We had a attempt to load the file async (similar to find_files) here https://github.com/nvim-telescope/telescope.nvim/pull/288
A lot of problems would be solved that way. He just never finished it and i haven't found the time. Feel free to pick it up tho :) the pr and the conversations have a lot of good ideas how to solve it (using rg or grep, using vim.loop.fs_read async method (its pure c so its super fast)).
A third issue seems to be that the lines split are kept as-is, and that they are parsed later in the attach_mappings function. Given a lot of data in the tags file is probably redundant, some of this work probably should be done earlier.
This is wrong that only happens for the value you select, you can ignore that part, its just for us to find the line in the tag file on selecting because tags dont off the line number. Its better to do that only for the selected entry rather than for all entries.

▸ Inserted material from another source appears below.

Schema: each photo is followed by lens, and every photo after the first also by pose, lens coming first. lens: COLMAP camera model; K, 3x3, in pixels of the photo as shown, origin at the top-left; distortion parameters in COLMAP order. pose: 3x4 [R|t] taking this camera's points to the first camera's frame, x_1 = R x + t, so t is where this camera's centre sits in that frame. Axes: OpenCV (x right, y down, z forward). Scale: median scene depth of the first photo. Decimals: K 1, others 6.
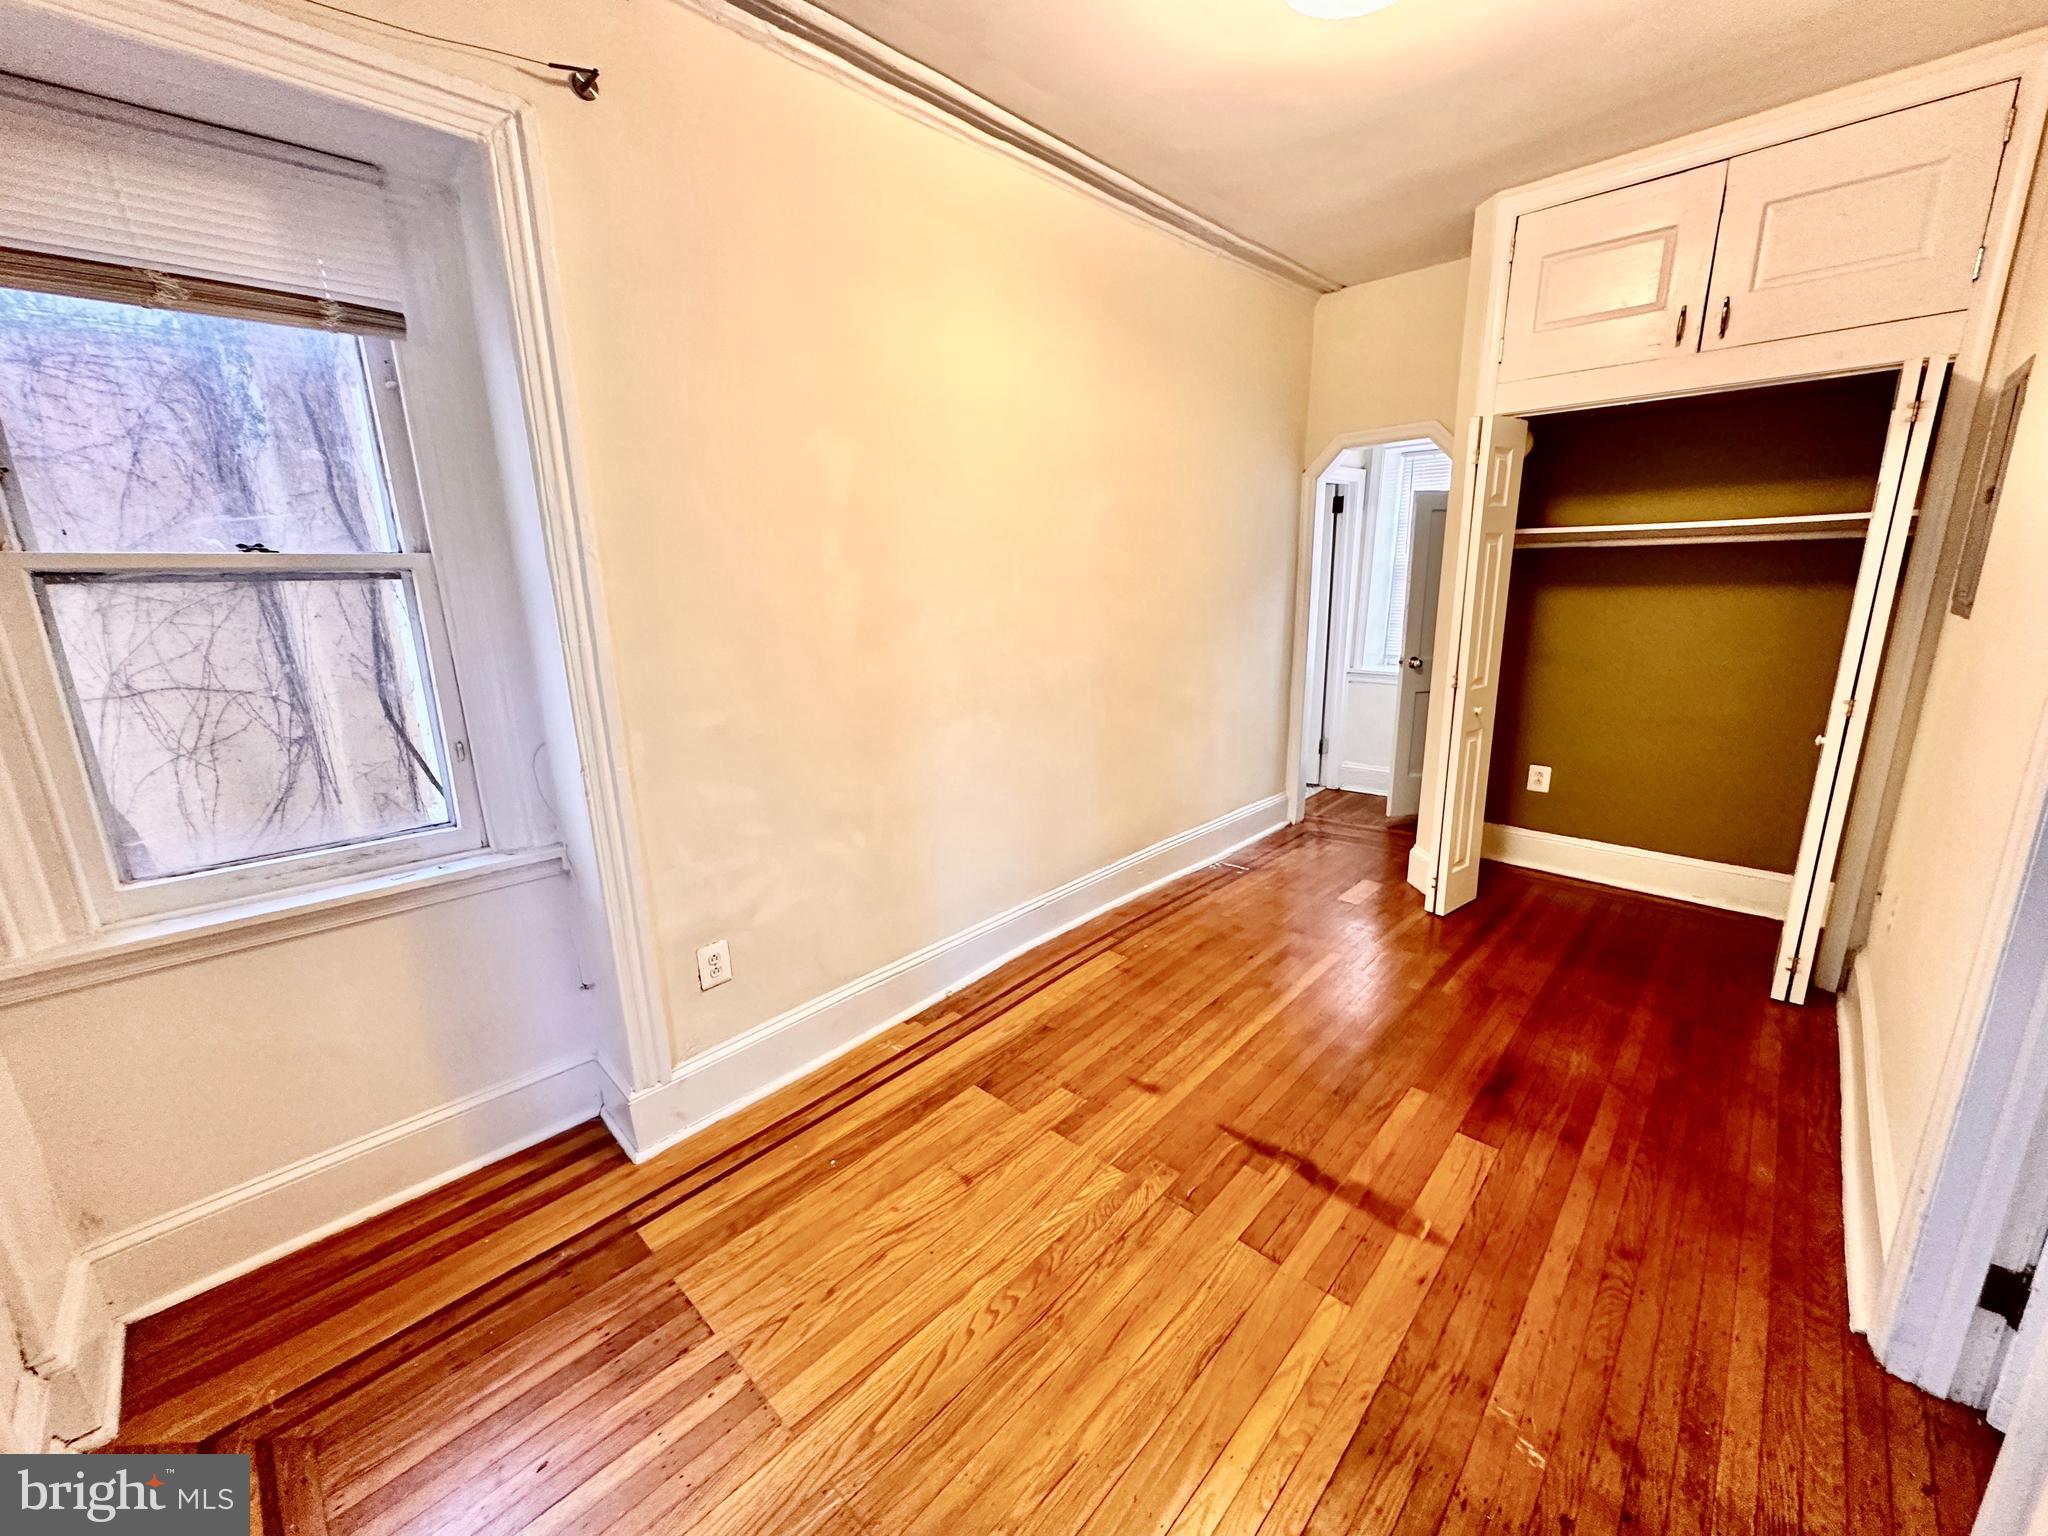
lens RADIAL K [[806.7, 0, 1024.0], [0, 806.7, 768.0], [0, 0, 1]] dist [-0.001085, -0.000395]
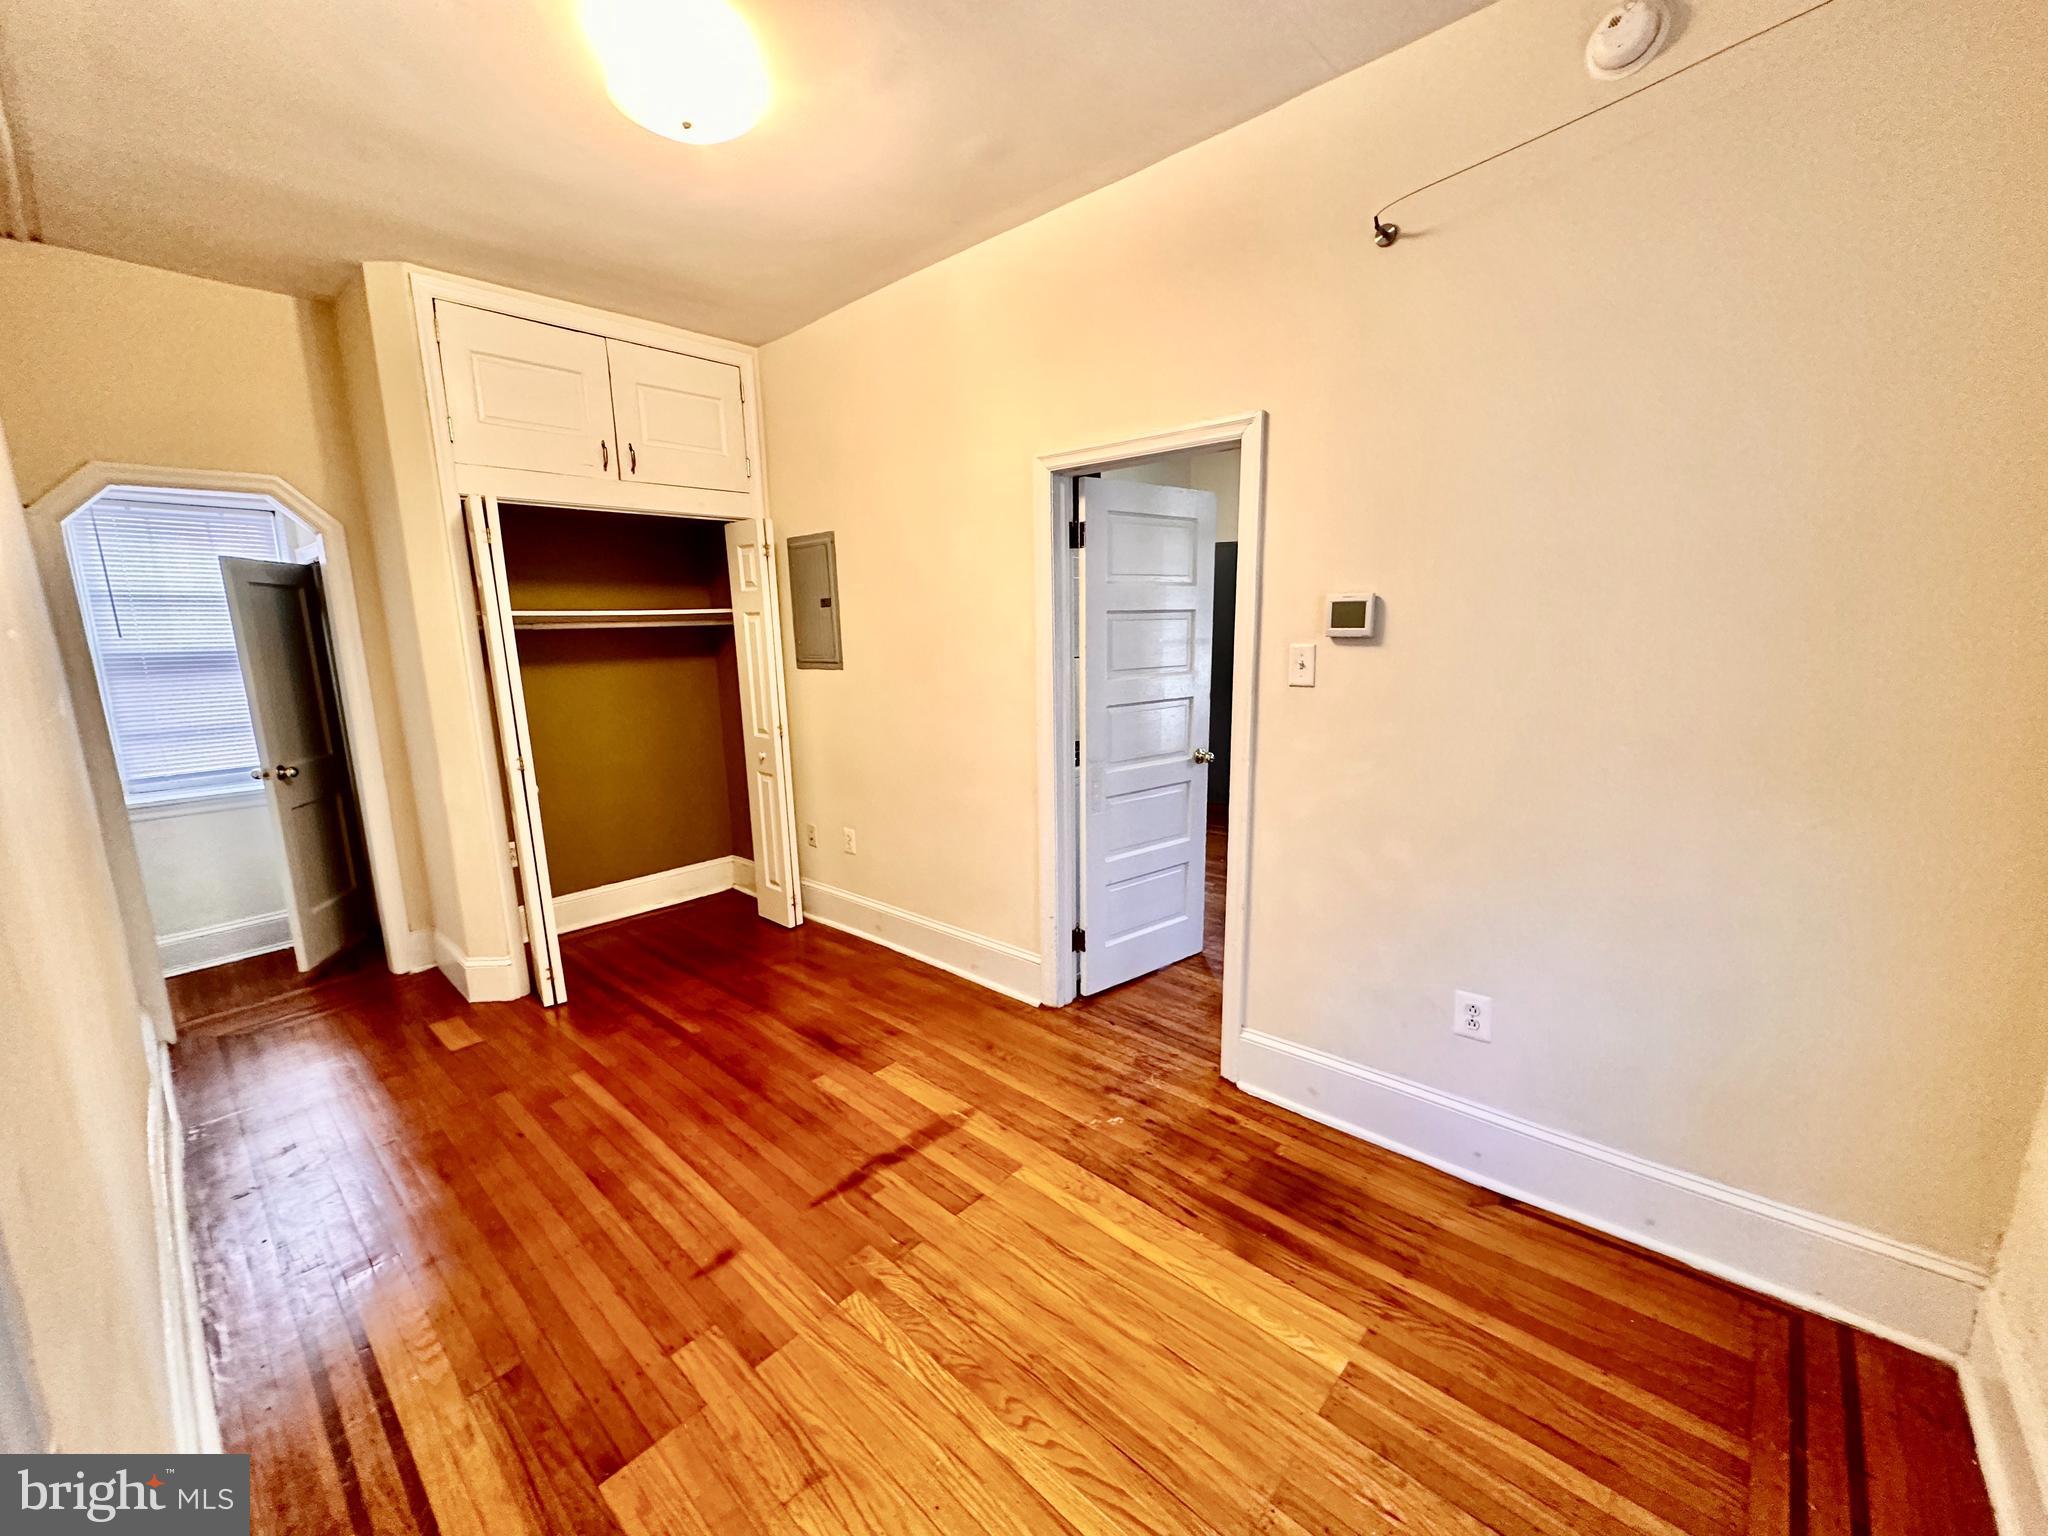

If you pick it up i can help you with the PR :)
@Conni2461 I'm not sure if I'll have time in the next few weeks, but if so I'll see if I can take a look at the mentioned pull request.
Hi, I'm also a user of a large tags file and have hit this issue also - keen to see a fix, but sadly not proficient enough in plugin development to help directly.
We have merged some performance improvements for it some time ago. Did this improve the situation for you?
Hi there :) I updated the plugin and the current buffer tags performance is much better :D
Many thanks for your work.
anecdotally its a lot better for me!